What to do :: Count the lines in the data below that contain the word "George", with matching case, and reply with only the number.

Provided material ::
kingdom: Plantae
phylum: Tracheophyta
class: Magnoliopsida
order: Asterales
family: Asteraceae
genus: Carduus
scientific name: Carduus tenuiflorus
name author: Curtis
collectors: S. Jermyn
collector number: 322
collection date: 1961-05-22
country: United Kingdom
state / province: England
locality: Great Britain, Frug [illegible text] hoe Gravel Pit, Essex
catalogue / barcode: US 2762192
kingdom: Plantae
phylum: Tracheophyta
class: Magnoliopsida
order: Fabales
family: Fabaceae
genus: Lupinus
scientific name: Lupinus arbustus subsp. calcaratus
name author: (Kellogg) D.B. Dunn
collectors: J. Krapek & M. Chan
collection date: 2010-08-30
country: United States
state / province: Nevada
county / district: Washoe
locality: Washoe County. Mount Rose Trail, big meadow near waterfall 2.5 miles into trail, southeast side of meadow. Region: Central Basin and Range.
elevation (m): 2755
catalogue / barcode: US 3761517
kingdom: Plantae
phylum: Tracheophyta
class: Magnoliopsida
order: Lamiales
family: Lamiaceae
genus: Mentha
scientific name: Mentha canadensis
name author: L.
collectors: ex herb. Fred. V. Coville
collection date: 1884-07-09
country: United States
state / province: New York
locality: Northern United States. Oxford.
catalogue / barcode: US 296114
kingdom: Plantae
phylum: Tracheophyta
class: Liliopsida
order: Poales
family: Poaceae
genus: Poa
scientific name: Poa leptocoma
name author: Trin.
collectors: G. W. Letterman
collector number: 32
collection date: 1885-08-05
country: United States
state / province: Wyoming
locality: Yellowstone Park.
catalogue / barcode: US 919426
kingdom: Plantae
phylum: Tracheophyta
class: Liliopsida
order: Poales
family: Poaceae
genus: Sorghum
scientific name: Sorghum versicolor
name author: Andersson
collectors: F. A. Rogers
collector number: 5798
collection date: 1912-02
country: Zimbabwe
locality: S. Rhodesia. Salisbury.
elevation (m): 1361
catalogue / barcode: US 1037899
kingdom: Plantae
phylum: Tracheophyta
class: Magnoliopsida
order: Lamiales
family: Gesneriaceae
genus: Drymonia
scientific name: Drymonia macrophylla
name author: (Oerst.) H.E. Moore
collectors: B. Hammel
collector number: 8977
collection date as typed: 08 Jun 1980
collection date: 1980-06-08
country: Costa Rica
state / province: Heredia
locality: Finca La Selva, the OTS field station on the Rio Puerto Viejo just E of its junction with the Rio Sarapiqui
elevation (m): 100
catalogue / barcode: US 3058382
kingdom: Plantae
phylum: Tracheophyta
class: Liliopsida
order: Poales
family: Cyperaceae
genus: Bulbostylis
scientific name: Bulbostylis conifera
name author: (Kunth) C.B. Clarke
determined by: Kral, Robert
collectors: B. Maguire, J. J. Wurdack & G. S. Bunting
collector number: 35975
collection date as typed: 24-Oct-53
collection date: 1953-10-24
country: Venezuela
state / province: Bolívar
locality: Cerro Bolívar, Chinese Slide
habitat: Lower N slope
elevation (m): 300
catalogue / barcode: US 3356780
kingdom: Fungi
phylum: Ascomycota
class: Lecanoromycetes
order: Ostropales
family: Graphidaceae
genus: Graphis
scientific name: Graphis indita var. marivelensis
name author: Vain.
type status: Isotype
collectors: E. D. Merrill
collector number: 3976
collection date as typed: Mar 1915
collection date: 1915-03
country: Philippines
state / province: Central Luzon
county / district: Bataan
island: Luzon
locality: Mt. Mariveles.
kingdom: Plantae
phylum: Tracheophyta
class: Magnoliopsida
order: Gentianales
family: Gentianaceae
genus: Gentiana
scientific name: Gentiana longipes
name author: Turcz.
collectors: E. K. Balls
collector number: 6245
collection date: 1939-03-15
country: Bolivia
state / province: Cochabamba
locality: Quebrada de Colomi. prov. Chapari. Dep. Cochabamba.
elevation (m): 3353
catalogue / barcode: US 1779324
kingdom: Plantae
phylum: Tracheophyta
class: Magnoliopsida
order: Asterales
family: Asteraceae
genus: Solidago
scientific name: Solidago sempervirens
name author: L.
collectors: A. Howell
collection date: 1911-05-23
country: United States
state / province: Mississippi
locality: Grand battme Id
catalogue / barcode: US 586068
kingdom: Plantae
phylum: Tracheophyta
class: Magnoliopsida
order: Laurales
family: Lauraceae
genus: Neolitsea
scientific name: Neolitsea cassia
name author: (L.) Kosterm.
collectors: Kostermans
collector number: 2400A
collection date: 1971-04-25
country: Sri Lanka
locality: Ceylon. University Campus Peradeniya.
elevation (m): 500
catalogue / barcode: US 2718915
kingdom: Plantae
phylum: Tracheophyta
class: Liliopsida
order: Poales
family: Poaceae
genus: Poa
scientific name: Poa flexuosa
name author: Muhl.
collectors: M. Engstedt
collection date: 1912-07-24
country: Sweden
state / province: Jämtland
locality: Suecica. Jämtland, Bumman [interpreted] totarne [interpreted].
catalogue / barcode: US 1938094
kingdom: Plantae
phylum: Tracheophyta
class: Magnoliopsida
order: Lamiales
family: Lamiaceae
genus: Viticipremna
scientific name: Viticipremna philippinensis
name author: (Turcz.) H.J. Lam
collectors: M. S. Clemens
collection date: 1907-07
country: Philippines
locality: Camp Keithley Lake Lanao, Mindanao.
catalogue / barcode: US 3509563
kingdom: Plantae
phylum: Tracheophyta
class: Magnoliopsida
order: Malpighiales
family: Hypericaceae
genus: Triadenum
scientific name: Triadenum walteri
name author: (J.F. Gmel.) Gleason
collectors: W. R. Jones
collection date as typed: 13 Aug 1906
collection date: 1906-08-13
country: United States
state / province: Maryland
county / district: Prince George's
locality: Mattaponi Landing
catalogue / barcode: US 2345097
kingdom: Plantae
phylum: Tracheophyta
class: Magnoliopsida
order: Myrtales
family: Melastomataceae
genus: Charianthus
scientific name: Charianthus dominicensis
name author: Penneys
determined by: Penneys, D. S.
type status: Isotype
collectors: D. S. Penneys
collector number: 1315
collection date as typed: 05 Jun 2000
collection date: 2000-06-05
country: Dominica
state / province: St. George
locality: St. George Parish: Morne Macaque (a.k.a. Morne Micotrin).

Correct result :: 3